‘The House of Flying Daggers’ radiates a splendid concoction of beauty, manipulation, love and loyalty. Along with impossible filmic mastery and an even more impossible love triangle, this film is arguably a true masterpiece. My only complaint is that the characters are sometimes lacking in substance. However, this is more than made up for through the films immense visual standard. A film by Chinese Director Zang Yimou (Hero) fuses martial arts with a tragic drama in this elegant epic making for an intense movie experience.
The year is 859 AD, and China’s once flourishing Tang Dynasty is in decline. Turbulence is rampant and the corrupt government is locked in battle with rebel armies that are forming in protest. The most prestigious of these rebel groups is The House of Flying Daggers, a secret organisation that steal from the rich in order to help the poor and is growing all the more potent day by day under the power of an enigmatic new leader.
Two Captains of the government military, Officer Leo (Andy Lau) and Officer Jin (Takeshi Kaneshiro) investigate a young blind dancer named Mei (Ziyi Zhang). Rumour has it that the deceased leader of the Flying Daggers had a blind daughter who now resides in a nearby brothel, The Peony Pavilion, as a performer but all is not what it seems. Leo arrests Mei, only to have Jin breaking her free in a plot to gain her trust and lead the police to the new leader of The House of Flying Daggers. However, the two Captains love for Mei, interfere with their mission and lead them to sheer tragedy.
Throughout Jin and Mei’s journey to The House of Flying Daggers, they are faced with numerous obstacles set by the government, which Jin is already aware of. However, Jin finds himself falling in love with Mei which, is reluctantly reciprocated, as she is wary of how trustworthy Jin truly is. After unlimited fight scenes and a writhing sexual tension, Mei and Jin finally arrive at The House of Flying Daggers. Jin is manipulated into thinking he is speaking with the new leader Nia but that would be too simple.
We discover that Mei is not blind at all and seduces government militaries in order to kill them, Jin being one of them. Jin is captured and feels utterly betrayed. Leo then appears and he is not who we were lead to believe either. Leo was originally sent to the government military by The Flying Daggers as a mole, over three years ago, when he also left the love of his life, Mei. They see each other again but Mei no longer has the feelings she once had for him. Jin is now the person at which her heart belongs. Driven by his obsession with the magnificent Mei and a raging jealousy, he tries to rape her but is stopped by The Flying Daggers. He walks away. Mei is then set another task ‘Kill Jin’.
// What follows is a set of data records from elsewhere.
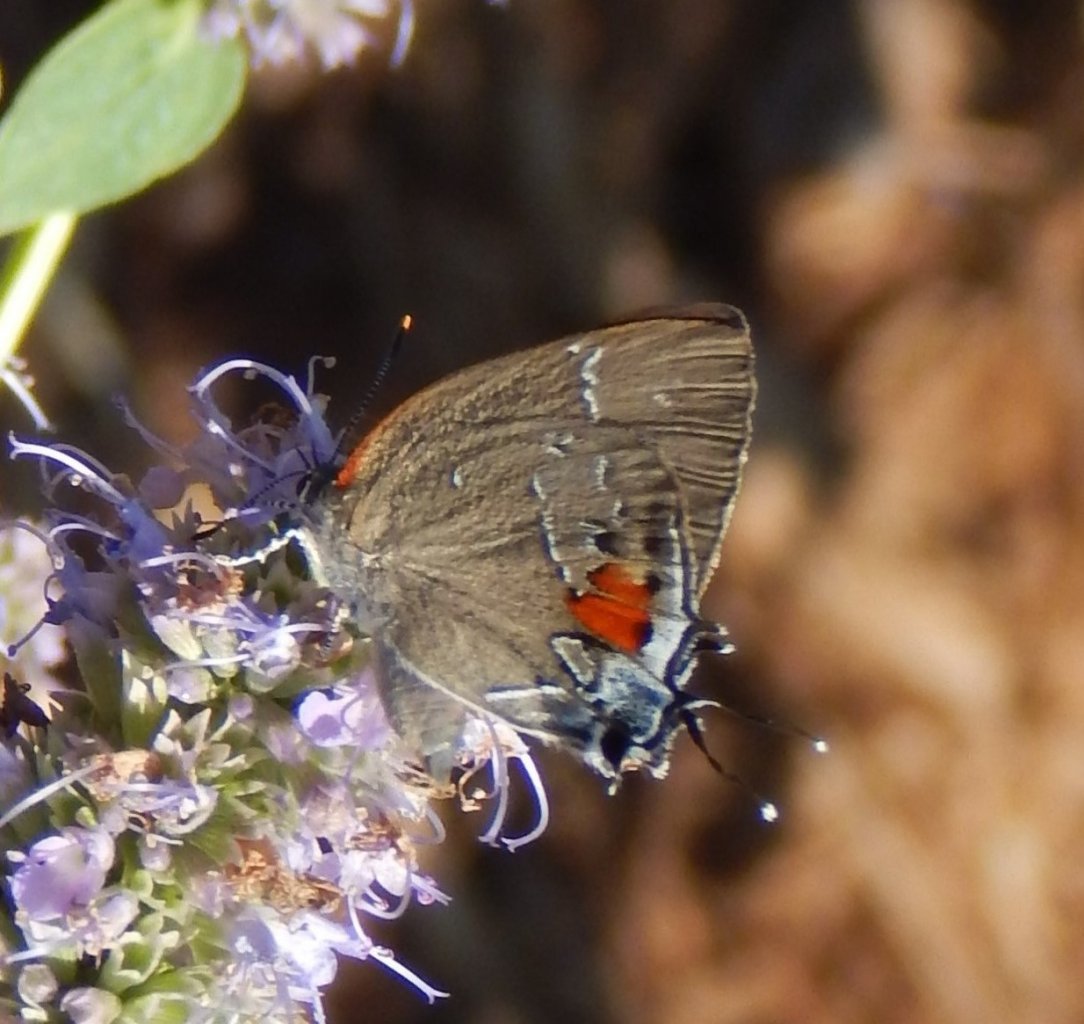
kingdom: Animalia
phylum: Arthropoda
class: Insecta
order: Lepidoptera
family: Lycaenidae
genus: Parrhasius
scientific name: Parrhasius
Mei takes Jin, but cannot kill him and urges that they cannot be together either. He walks away, begging her to go with him. She refuses. Moments later after some more visual treasures, Mei rides after Jin, but is stabbed by a dagger set out by Leo. Jin returns to find Mei dying. Jin and Leo then have an incredible fight scene. However, the sequence goes on for quite a while and is overly exaggerated. The scene goes from a warm autumn wood to a cold white snow storm dashed with deep crimson. Mei awakes and threatens to remove the dagger ending her life. She does and Jin and Leo walk away. End.
‘The House of Flying Daggers’ is never less then hypnotic making for a true visual masterpiece. Rich tints dominate the screen offering a vibrant colour palette along with impressive martial arts sequences filmed with immense artistry and glorious cinematography at which every frame exudes an impeccable sensuality and grandeur. It makes it almost impossible to decide which scene I found most visually enjoyable. The Peony Pavilion in particular is a marvellous set, resplendent with detail and the introducing place to the unbelievably beautiful Mei. Her performance for Captain Jin, who is dressed in disguise, is a sheer delight. Mei’s haunting voice and graceful dancing is set ablaze with her luxuriously colourful costumes, regal setting and the slow motion frames of her incredibly flexible dance moves. The bamboo forest drenched in green lusciousness is another gem. The fog obscured forest erupts into a superbly intricate vertical battle, where the fighters run high atop the bamboo forest, use them as weapons and use them as balancing beams. It’s probably the best fight scene in the entire film. The daggers are also important to mention as they are used to represent the film as a whole. Zhang’s camera tracks the knives Matrix-style as they leave the hand of the thrower, spin through the air and slam into their targets. It’s beautiful to watch and masks their real deadliness.
‘The House of Flying Daggers’ is visually beautiful and displays martial art sequences in a new and intrinsically artistic way. The story and characters are sometimes lacking but it doesn’t harm the film majorly. The twists are unexpected and the film is gracious and unique.